Angie's List: Tips to avoid home burglary

According to the FBI, there are more than two million home burglaries in the U.S. every year.

But there's a small number of things you can do to reduce the risk it will happen to you.

Locks, doors and lights.

It's really that simple.

In 2010 home burglaries resulted in $4 billion dollars in property loss.

Out of all burglaries, more than 60 percent were the result of forced entry.

Residential burglaries accounted for 74 percent, and more than half occurred during the daytime.

Out of all home burglaries, 74 percent were the result of forced entry, like kicking in a door.

And more than half occur during the day.

On her way to work one morning, Katie noticed a bicycle and snow blower missing from her garage.
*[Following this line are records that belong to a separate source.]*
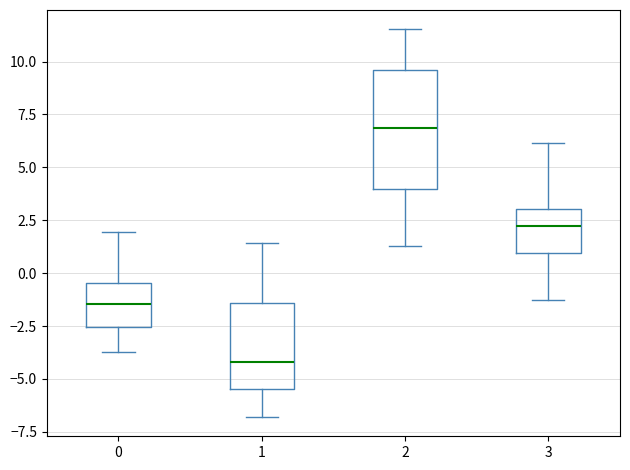

Which box has the lowest median line?

1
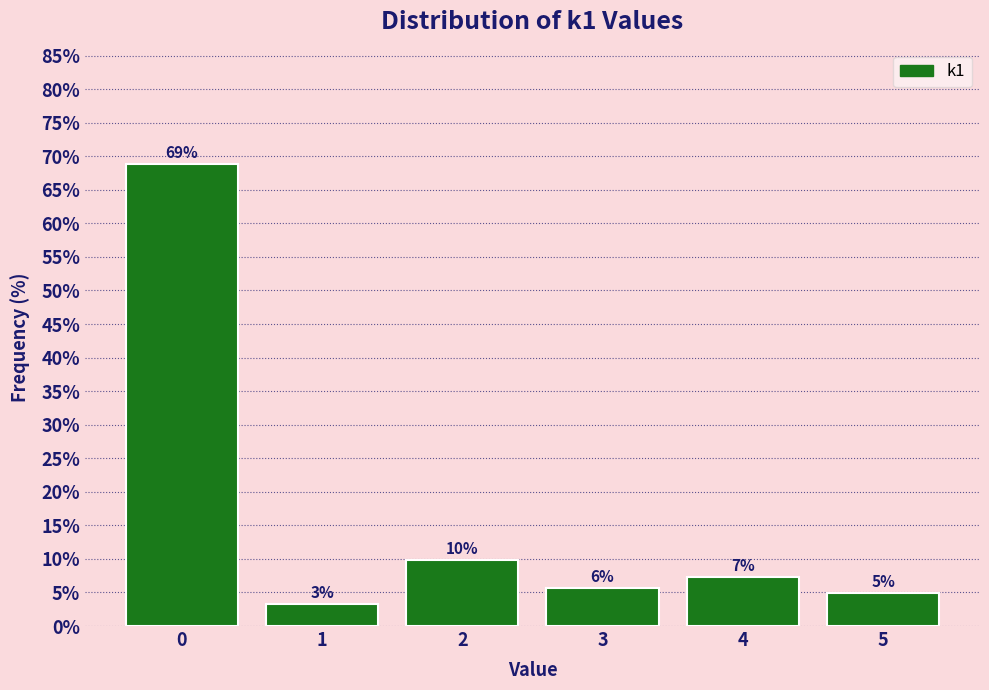

Does the chart contain any negative values?

No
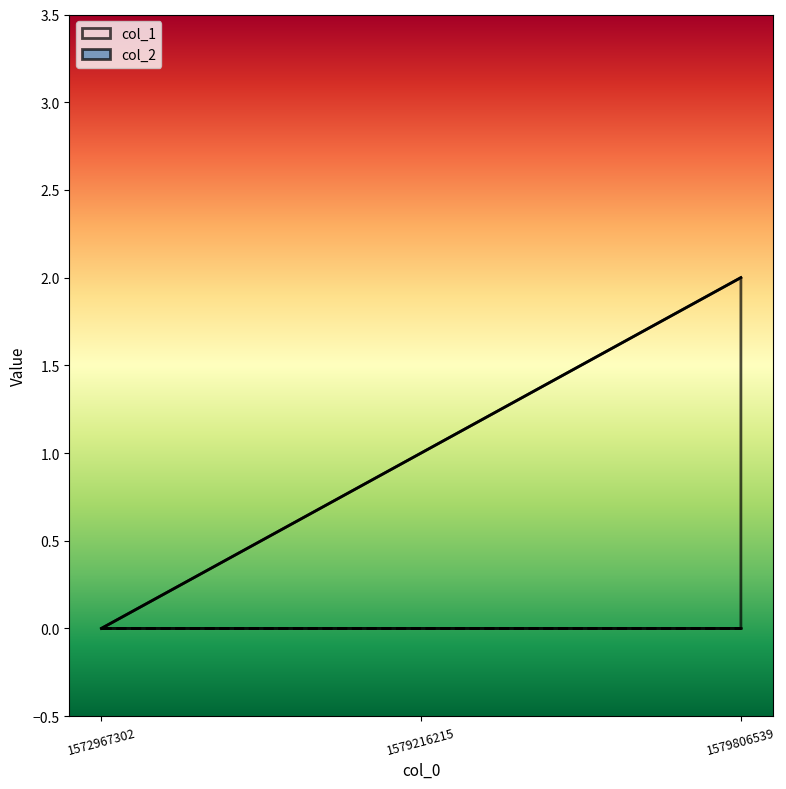

How many lines are shown in the chart?

1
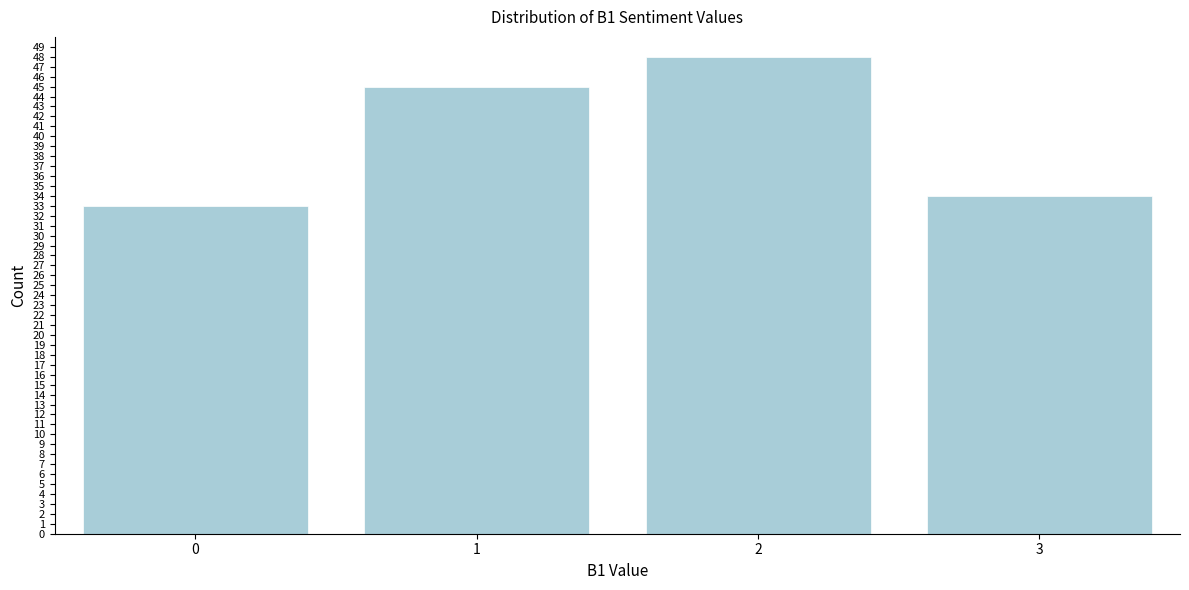

Reading left to right, extract all data points from this chart.

0=33	1=45	2=48	3=34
"I'm not a fearful person,” Katie says. “I tend to be careful, but not fearful. So more than anything, I was just really, really frustrated and irritated and a little, more than a little angry. And secondly felt a little foolish because the side door of the garage had been-was unlocked. It had an old lock on it, we didn't have a key, so it wasn't secured."
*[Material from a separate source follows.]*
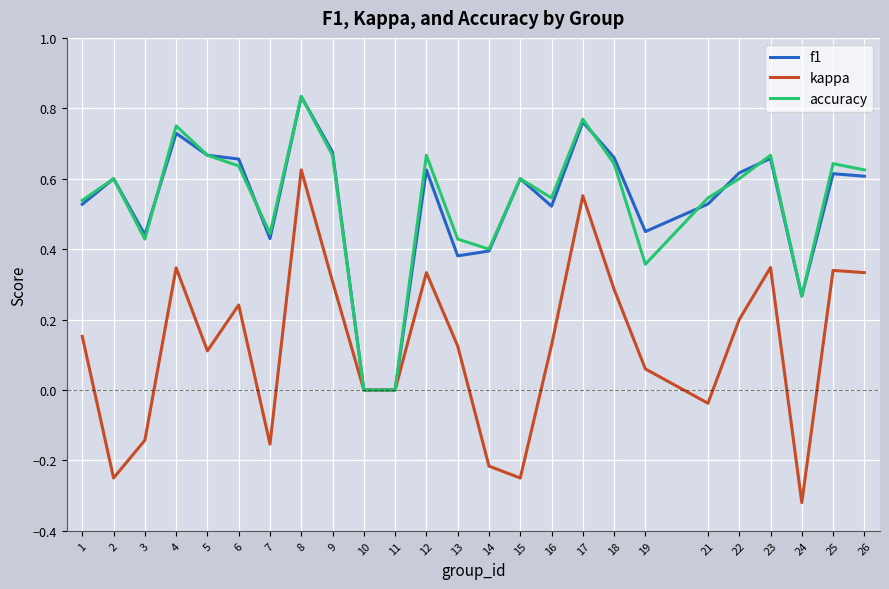

Is it true that f1 equals 0.6 at 2?

True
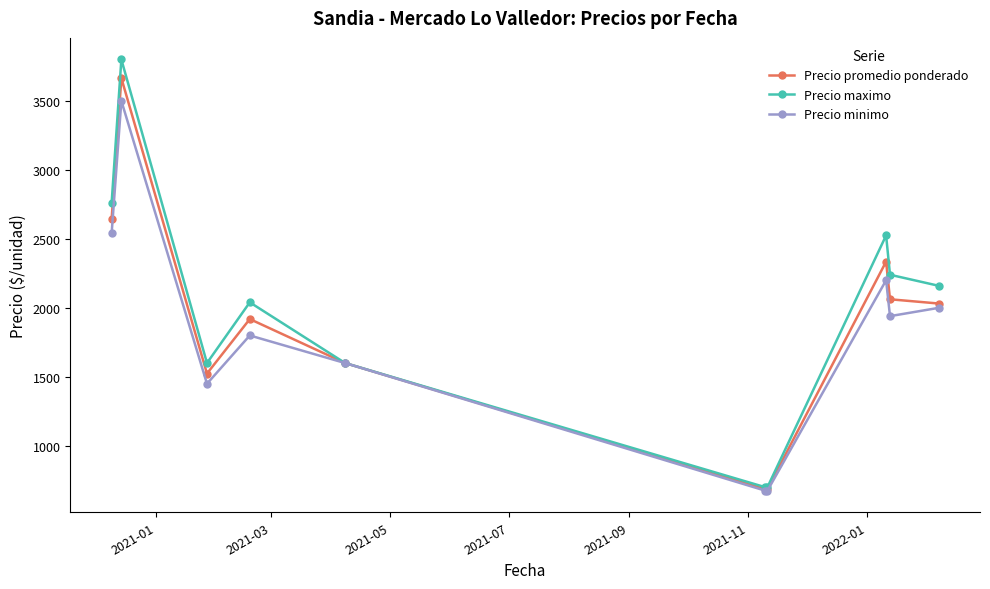

In Precio promedio ponderado, how many points are higher than both neighbors (excluding endpoints)?

3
Angie’s List founder Angie Hicks advises buying new door locks.

"If you're concerned about security around your home, a great improvement is to install deadbolts on your doors,” she says. “This can be done for about $100 a lock."
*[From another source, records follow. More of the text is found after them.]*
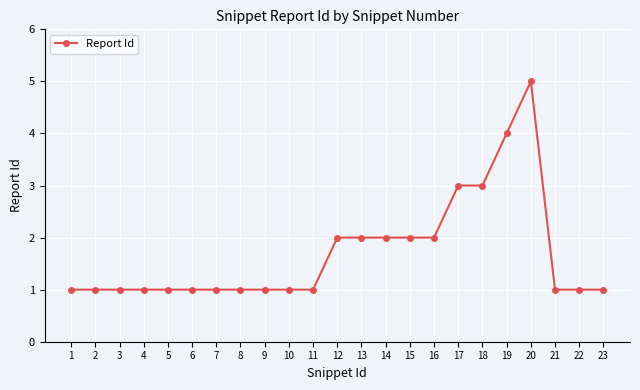

What is the sum of all values?

39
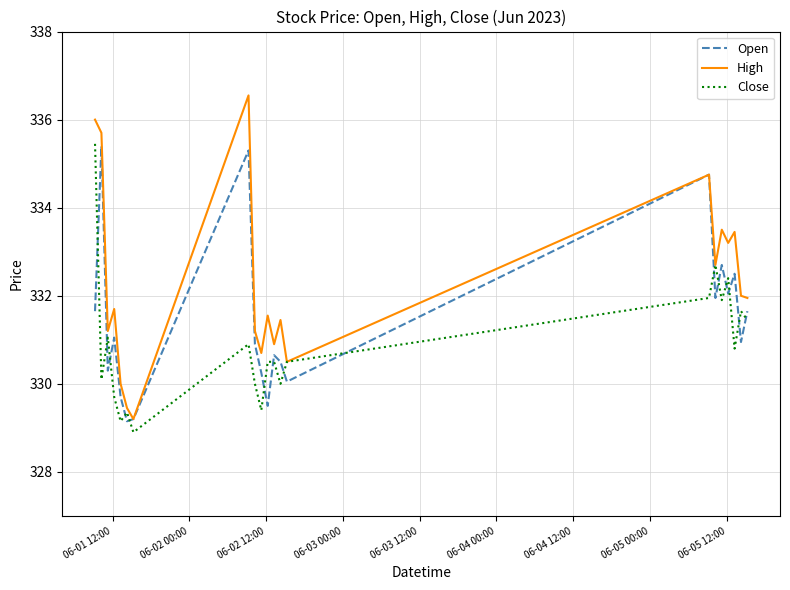

Which series has the largest total across all categories?

High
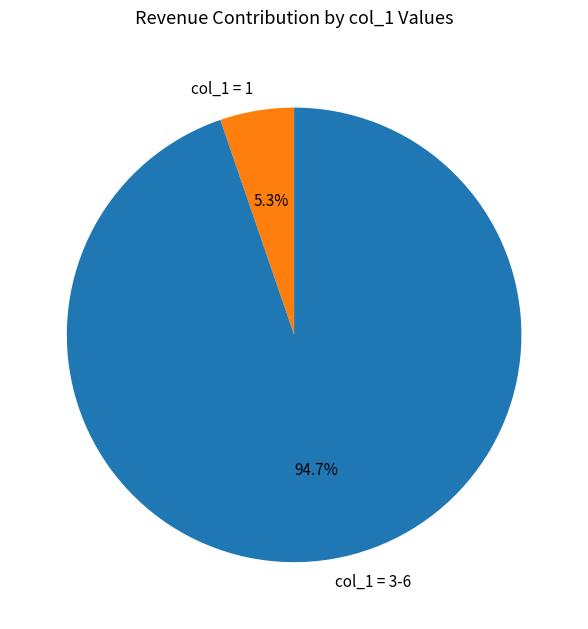

What percentage is NOT represented by col_1 = 3-6?

5.3%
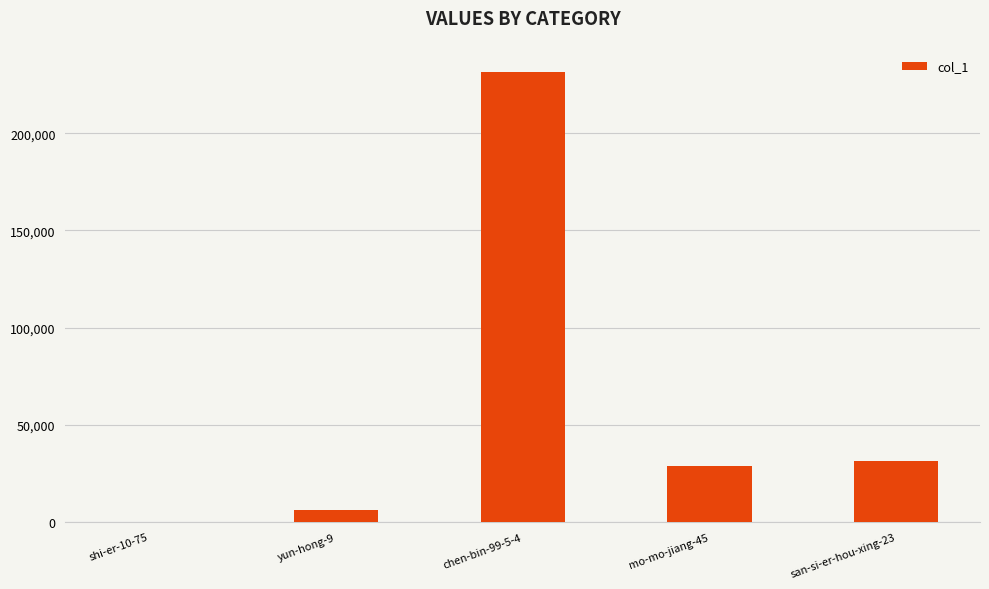

At which label does the data first exceed 28988?

chen-bin-99-5-4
Katie says new locks are worth the money.

"It cost less than $200,” she said. “That included the cost of the deadbolt lock and the keys. It was worth it because the bike was worth well more than that, and the snow blower. Which fortunately, we haven't had to use it since it was stolen - we wouldn't have had to use it, but it was worth the investment and we were really pleased that he was willing to come out so quickly."

But a good lock alone won't keep the bad guys out adds Hicks.

"Before you invest in locks for your door the first thing you want to do is make sure you have a good door because it doesn't do any good to put a lock on a bad door,” advises Hicks. “Check your door frame to make sure it's in good condition and then make sure you've got a solid door. If you knock on the door a solid door will sound "dead" when you knock while a hollow door is going to echo."

It's also important your home and its surroundings are well lit.

"A lighting system will keep you and your home safe in a couple of ways,” says lighting contractor Ralph Redmond. “One is well lit pathways, stairways and safer to navigate, plus you'll be able to see tripping hazards if those exist. The other thing is that those of criminal intent would prefer to work under the cover of darkness, so a well-lit home will discourage those sorts of activities.”

Hicks adds that lights alone may not be enough.
“When installing security lighting the key here is to make sure you are using it properly. Lights that are left on all the time are often ignored and may not be a sign that you are actually home. Using lights that are on sensors are a much better choice."

Security lighting should be mounted high enough to prevent tampering and can also be protected by a plastic guard or metal mesh cages.

It's also wise to have a security lighting plan for the interior of the home, especially if you plan to be away for an extended period of time.

The best timers will allow random settings, so there is no fixed pattern to signal when you're away.
Let's say you want to install your own deadbolt locks.

How do you know which one to choose?

Organizations like the American National Standards Institute or ANSI give quality ratings that range from one to three.

One represents the highest quality, so check the lock before buying.